Prêmio República premia iniciativa em defesa do meio ambiente | VII Prêmio República

Prêmio República premia iniciativa em defesa do meio ambiente


Nova categoria premia ação popular contra a obra de macrodrenagem dos rios Jaguaribe e Mangabeira

O integrante da Comissão de Defesa do Meio Ambiente da Ordem dos Advogados do Brasil-BA Marcelo Timbó foi o vencedor deste ano da categoria Advocacia de Direitos Coletivos

O advogado Marcelo Timbó recebeu o prêmio das mãos do ex-presidente da OAB Marcus Vinícius Furtado Coêlho

O integrante da Comissão de Defesa do Meio Ambiente da Ordem dos Advogados do Brasil-BA Marcelo Timbó foi o vencedor deste ano da categoria Advocacia de Direitos Coletivos, a mais nova do VI Prêmio República de Valorização do Ministério Público Federal. A iniciativa inscrita pelo advogado tratou da ação popular contra o governo da Bahia sobre a obra de macrodrenagem dos rios Jaguaribe e Mangabeira.

Timbó dedicou o prêmio aos alunos, aos gestores públicos e aos ambientalistas que, assim como ele, lutam pela conservação do meio ambiente. “Dedico essa grande honraria àqueles que entendem a importância de lutarmos por um meio ambiente ecologicamente equilibrado. Em segundo lugar, aos meus alunos que sonham em deixar uma contribuição positiva no difícil mundo jurídico. Todo esforço será recompensado. E aos gestores públicos atuais e aos futuros, que precisam compreender de fato, não apenas demagogicamente, a importância da preservação das nossas águas, rios e praias.”

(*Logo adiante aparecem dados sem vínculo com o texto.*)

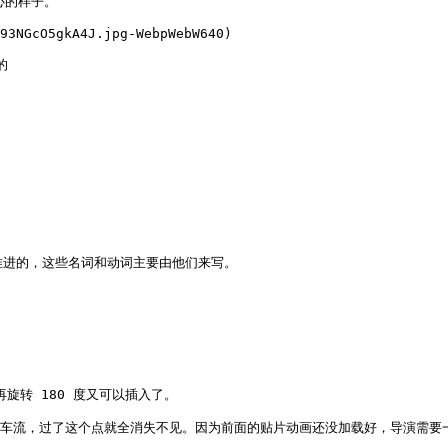
的样子。

93NGcO5gkA4J.jpg-WebpWebW640)





推进的，这些名词和动词主要由他们来写。

旋转 180 度又可以插入了。

是车流，过了这个点就全消失不见。因为前面的贴片动画还没加载好，导演需要一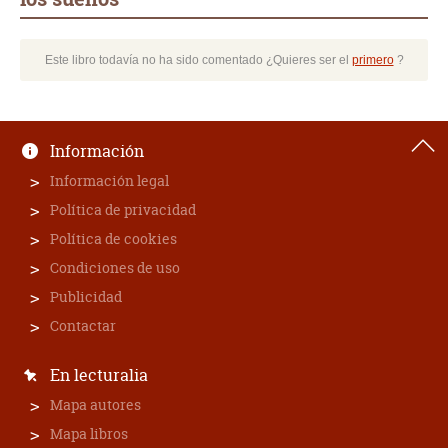
Este libro todavía no ha sido comentado ¿Quieres ser el
primero
?
Información
Información legal
Política de privacidad
Política de cookies
Condiciones de uso
Publicidad
Contactar
En lecturalia
Mapa autores
Mapa libros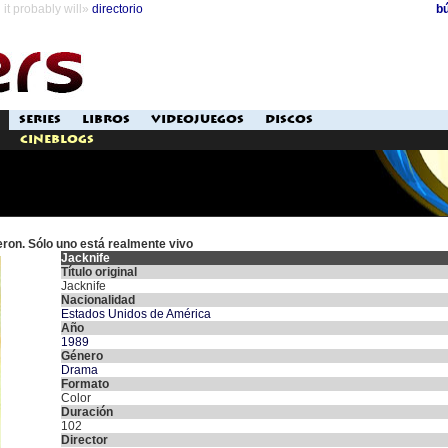
it probably will»
directorio
b
SERIES
LIBROS
VIDEOJUEGOS
DISCOS
Cineblogs
ron. Sólo uno está realmente vivo
Jacknife
Título original
Jacknife
Nacionalidad
Estados Unidos de América
Año
1989
Género
Drama
Formato
Color
Duración
102
Director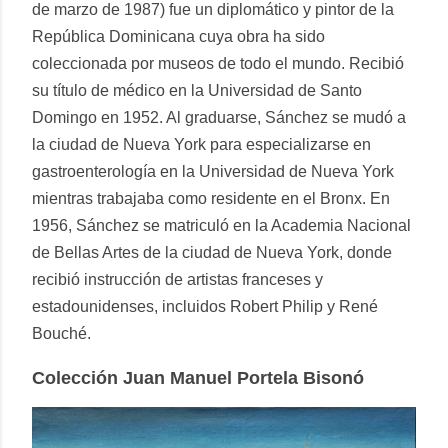
de marzo de 1987) fue un diplomático y pintor de la
República Dominicana cuya obra ha sido
coleccionada por museos de todo el mundo. Recibió
su título de médico en la Universidad de Santo
Domingo en 1952. Al graduarse, Sánchez se mudó a
la ciudad de Nueva York para especializarse en
gastroenterología en la Universidad de Nueva York
mientras trabajaba como residente en el Bronx. En
1956, Sánchez se matriculó en la Academia Nacional
de Bellas Artes de la ciudad de Nueva York, donde
recibió instrucción de artistas franceses y
estadounidenses, incluidos Robert Philip y René
Bouché.
Colección Juan Manuel Portela Bisonó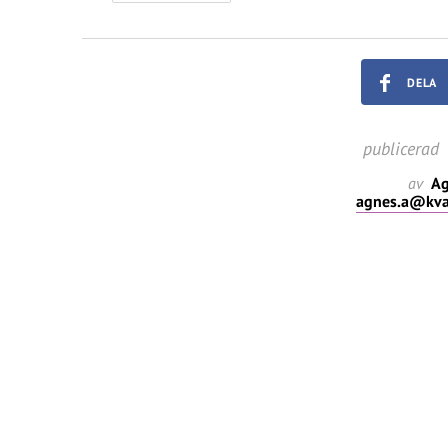
DELA
publicerad
av
Ag
agnes.a@kval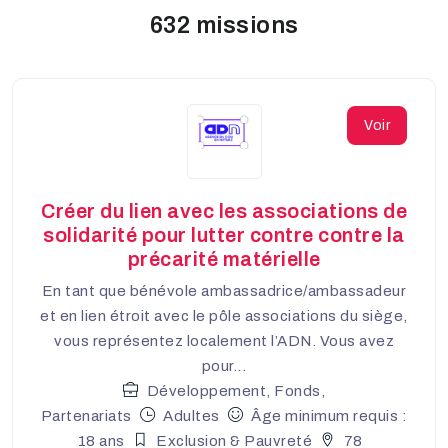
632 missions
Voir
Créer du lien avec les associations de
solidarité pour lutter contre contre la
précarité matérielle
En tant que bénévole ambassadrice/ambassadeur
et en lien étroit avec le pôle associations du siège,
vous représentez localement l’ADN. Vous avez
pour...
Développement, Fonds,
Partenariats
Adultes
Âge minimum requis :
18 ans
Exclusion & Pauvreté
78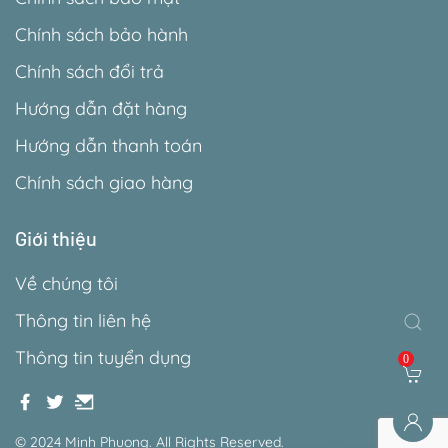
Chính sách bảo hành
Chính sách đổi trả
Hướng dẫn đặt hàng
Hướng dẫn thanh toán
Chính sách giao hàng
Giới thiệu
Về chúng tôi
Thông tin liên hệ
Thông tin tuyển dụng
0
© 2024 Minh Phuong. All Rights Reserved.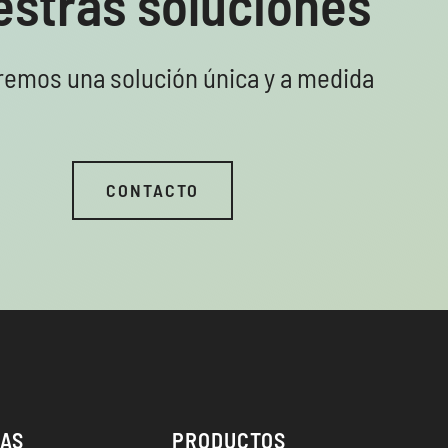
estras soluciones
emos una solución única y a medida
CONTACTO
NAS
PRODUCTOS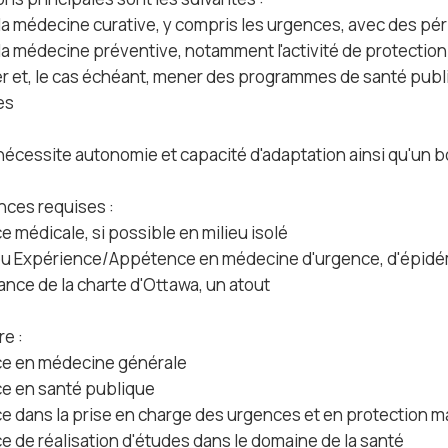
 la médecine curative, y compris les urgences, avec des pér
la médecine préventive, notamment l'activité de protection 
per et, le cas échéant, mener des programmes de santé publ
es
nécessite autonomie et capacité d'adaptation ainsi qu'un 
ces requises :
 médicale, si possible en milieu isolé
u Expérience/Appétence en médecine d'urgence, d'épidém
nce de la charte d'Ottawa, un atout
re :
ce en médecine générale
e en santé publique
e dans la prise en charge des urgences et en protection mat
e de réalisation d'études dans le domaine de la santé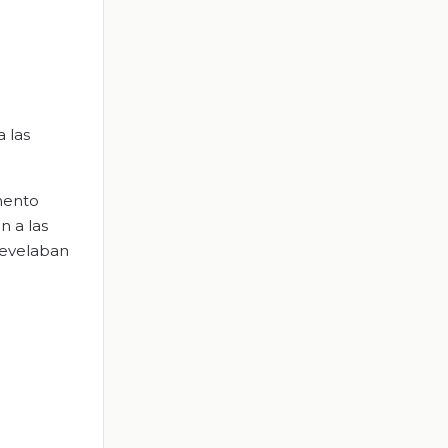
 las
mento
n a las
revelaban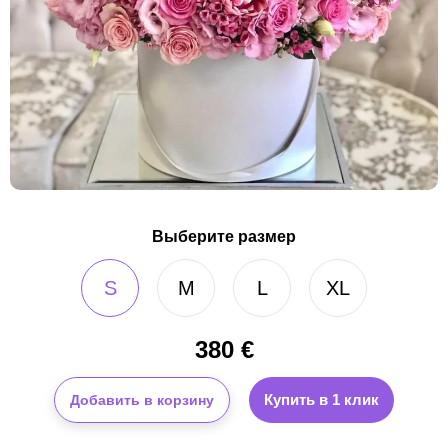
Выберите размер
S
M
L
XL
380
€
Купить в 1 клик
Добавить в корзину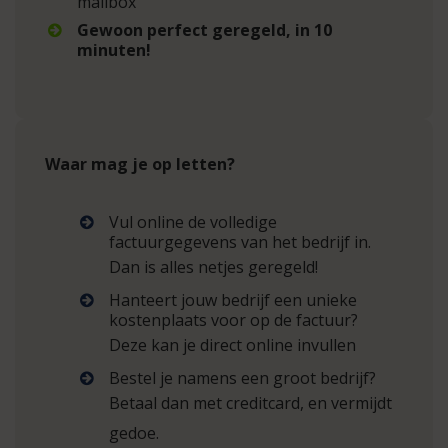
mailbox
Gewoon perfect geregeld, in 10
minuten!
Waar mag je op letten?
Vul online de volledige
factuurgegevens van het bedrijf in.
Dan is alles netjes geregeld!
Hanteert jouw bedrijf een unieke
kostenplaats voor op de factuur?
Deze kan je direct online invullen
Bestel je namens een groot bedrijf?
Betaal dan met creditcard, en vermijdt
gedoe.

A iniciativa pedia a suspensão das obras de requalificação e macrodrenagem em toda extensão do Rio Jaguaribe, localizado na Avenida Octávio Mangabeira, na orla de Salvador. As intervenções, orçadas em cerca de R$ 270 milhões captados junto ao Ministério das Cidades, foram propostas pela Companhia de Desenvolvimento Urbano do Estado da Bahia (Conder).

Além de criticar a ineficiência da obra, que, segundo o advogado utilizava uma técnica retrógrada, Timbó alegou que o processo licitatório para a intervenção não foi feito de maneira correta. “A Constituição manda que seja feito um licenciamento diferente para empreendimentos que causam grande impacto ao meio ambiente”, defendeu o advogado.

De acordo com Timbó, o projeto afetaria a maior bacia hidrográfica de Salvador e mudaria a estrutura do rio, ou seja, não era uma obra de pequeno impacto ambiental. “Água é vida e merece nosso respeito e empenho para que possamos cuidar dos nossos mananciais hídricos, tão ricos e tão maltratados. É simplesmente uma questão de sobrevivência”, destaca.